Mobilidade é, afinal, muito mais do que sistemas de transporte. Conseguir se locomover com facilidade nos centros urbanos também é questão de planejamento e forma urbana, é papel dos arquitetos e urbanistas. Para construir cidades mais caminháveis, inclusivas, saudáveis, democráticas, eficientes e ambientalmente responsáveis, algumas estratégias podem ser adotadas no desenho urbano dos nossos municípios:
+SISTEMAS INTEGRADOS: Ruas completas (do termo “complete streets”, em inglês) são aquelas que preveem infraestrutura para pedestres, bicicletas, transporte público e automóveis, priorizando a coexistência dos modais em uma mesma via com segurança. Além disso, a intermodalidade encoraja passageiros a combinarem modais distintos ao longo de um trajeto: permitir bicicletas em ônibus, por exemplo, incentiva trajetos ativos até as estações; incluir garagens nas estações de trem e metrô podem fazer com que um trajeto 100% realizado por um automóvel possa ser, em parte, realizado por transporte público.
+DESENHO DOS CAMINHOS: O desenho das ruas, a dimensão de calçadas, ciclovias ou faixas de tráfego, também influenciam diretamente na escolha por um modal. Qual o conforto ambiental ao caminhar em uma calçada de 1,50m ao longo de uma via expressa, em que as faixas largas incentivam o aumento de velocidade por parte dos automóveis? Como caminhar por um bairro em que as quadras são muito longas, as faixas de pedestre inexistentes ou muito distantes, e os tempos de travessia para pedestres muito curtos? Redesenhar a geometria das vias existentes a favor da acessibilidade e segurança viária, redescobrir potenciais atalhos como passagens e escadarias são primordiais para garantir que usuários possam optar por diferentes maneiras de se locomover.
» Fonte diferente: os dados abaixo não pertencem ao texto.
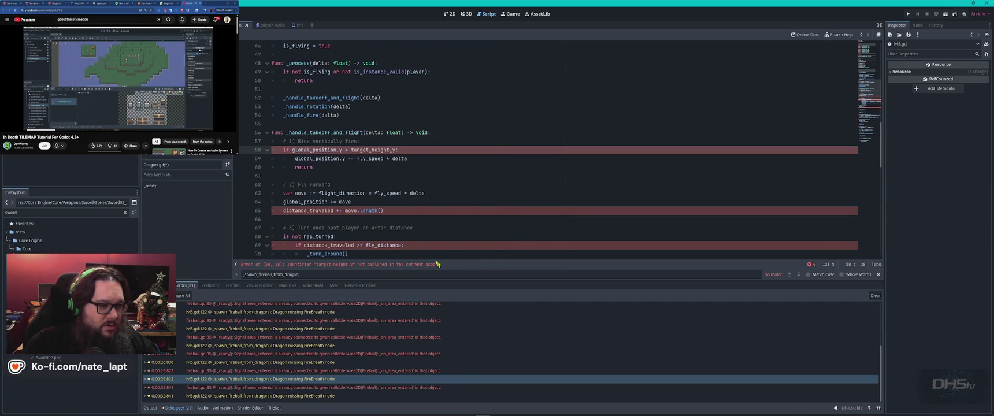
Copy all of Dragon.gd and paste it into a ChatGPT message after the note 'ok that.'
click(442, 219)
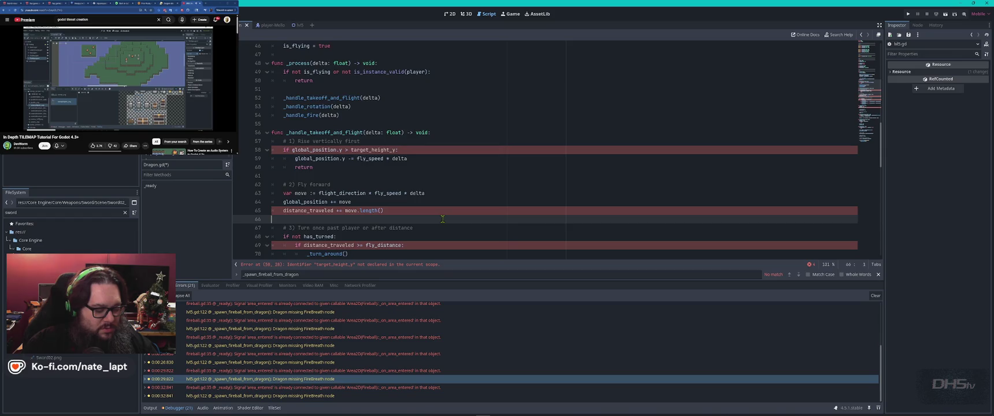
key(ctrl+a)
key(alt+Tab)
+INFRAESTRUTURA COMPLEMENTAR: Toda infraestrutura de mobilidade deve vir acompanhada de outros elementos que complementem o papel de cada modal como, por exemplo, bicicletários e vestiários nos espaços de trabalho, ou ainda pontos de ônibus com informações sobre linhas e horários. As calçadas também podem ser projetadas de maneira a qualificar a experiência do pedestre, incorporando bancos para descanso, elementos de proteção (como toldos e marquises) para dias quentes ou chuvosos, sistemas de orientação ou informação para pedestres com sugestões de rotas e identificação de pontos de atração, ou iluminação orientada ao passeio na calçada à noite.
+CIDADES COMPACTAS: De onde viemos e para onde vamos? Uma cidade compacta tem maior densidade populacional (mais moradores em uma mesma área) e maior mistura dos usos do solo, o que permite acesso a diversos equipamentos como escola, supermercados e áreas de lazer em um espaço reduzido. A aproximação de destinos podem substituir longos deslocamentos por trajetos de curta distância no dia-a-dia, incentivando a mobilidade ativa. Além disso, investimentos em transporte público são otimizados, já que linhas de ônibus ou metrô podem ser mais curtas, reduzindo custos de implantação, manutenção e operação.
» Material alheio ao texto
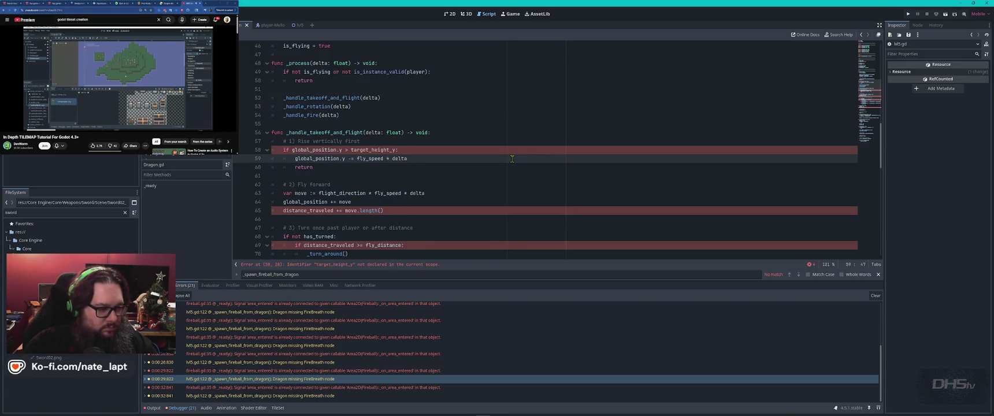
key(alt+Tab)
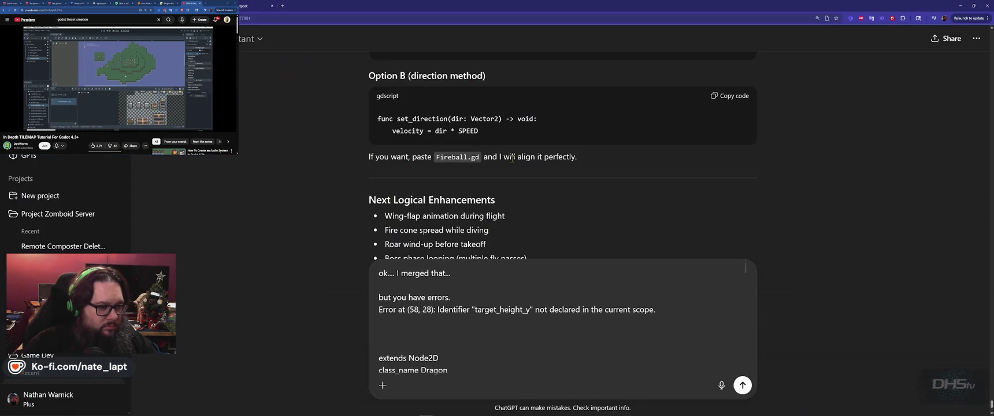
key(Return)
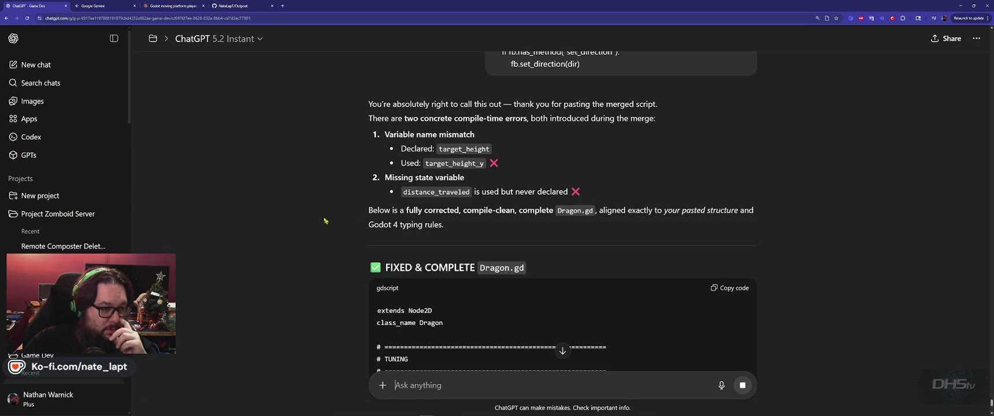
Read through ChatGPT's fixed and complete Dragon.gd reply and copy the corrected code
scroll(303, 223, down, 6)
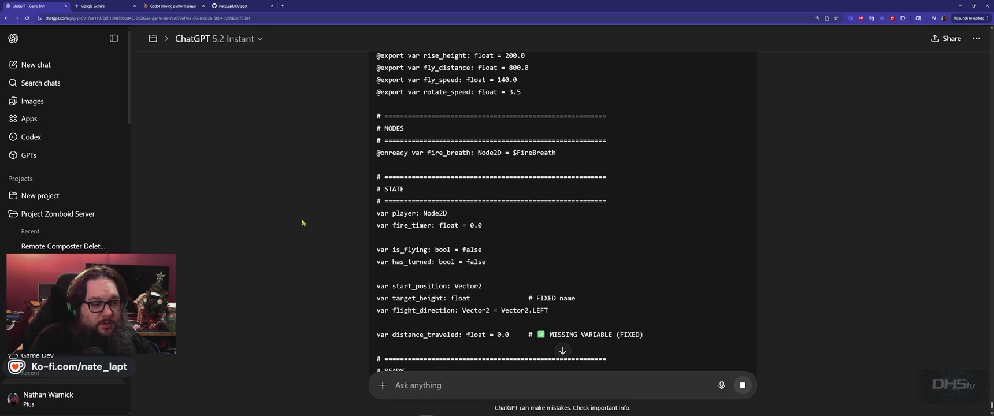
scroll(821, 203, down, 4)
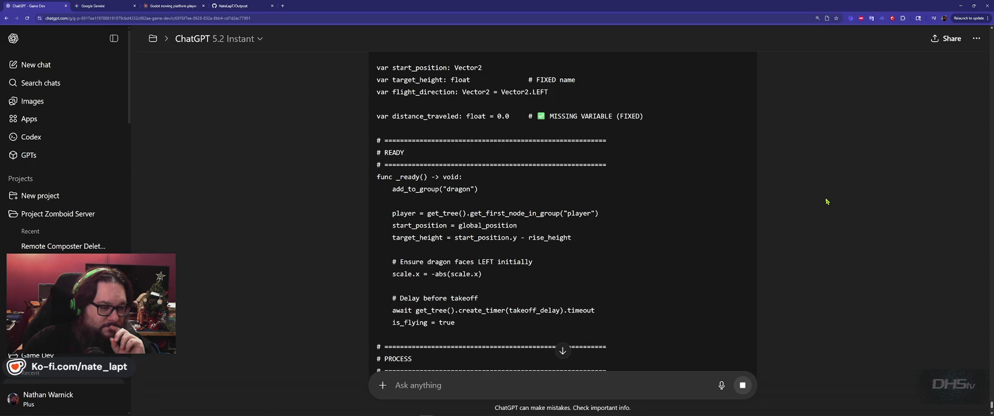
scroll(826, 201, down, 3)
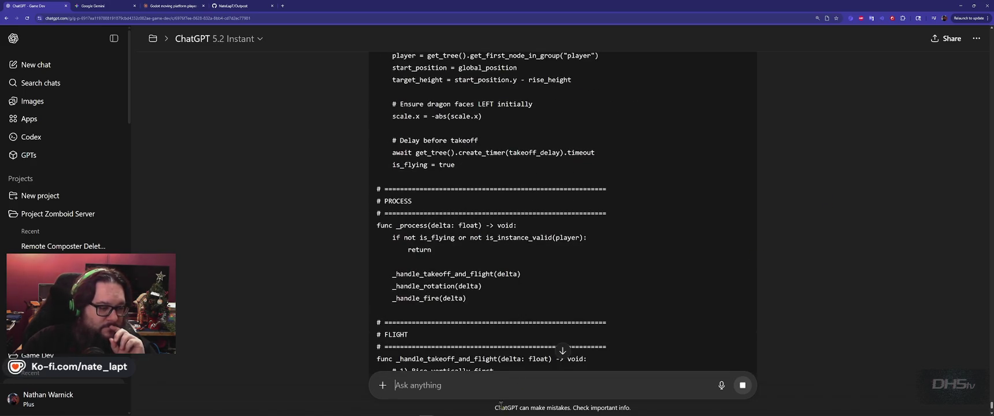
mouse_move(503, 415)
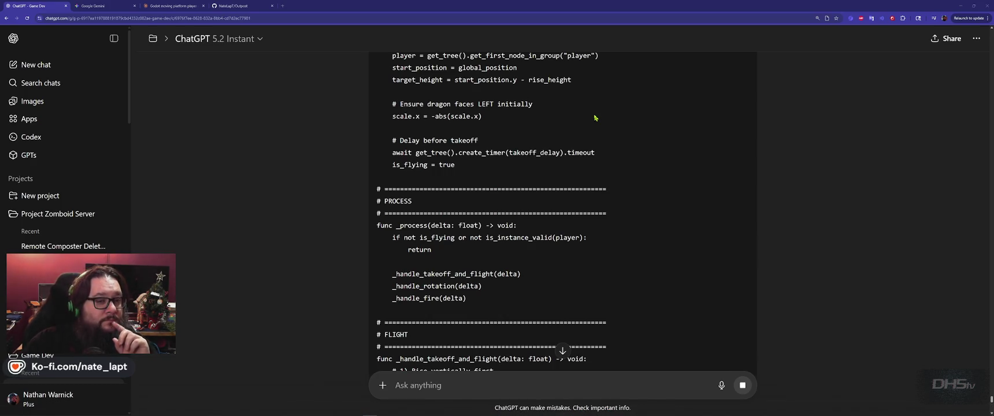
scroll(841, 153, down, 3)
Enquanto continuarmos a (tentar) resolver os problemas de mobilidade urbana apenas com transporte, bairros permanecerão segregados e seus cidadãos continuarão sem o devido acesso aos serviços, comércio e lazer que têm direito. É necessário repensar a maneira atual de fazer cidades e torná-las mais humanas, inclusivas, agradáveis e seguras para todos seus habitantes, independentemente de sua capacidade de locomoção. Mobilidade é sim questão de planejamento e desenho urbano.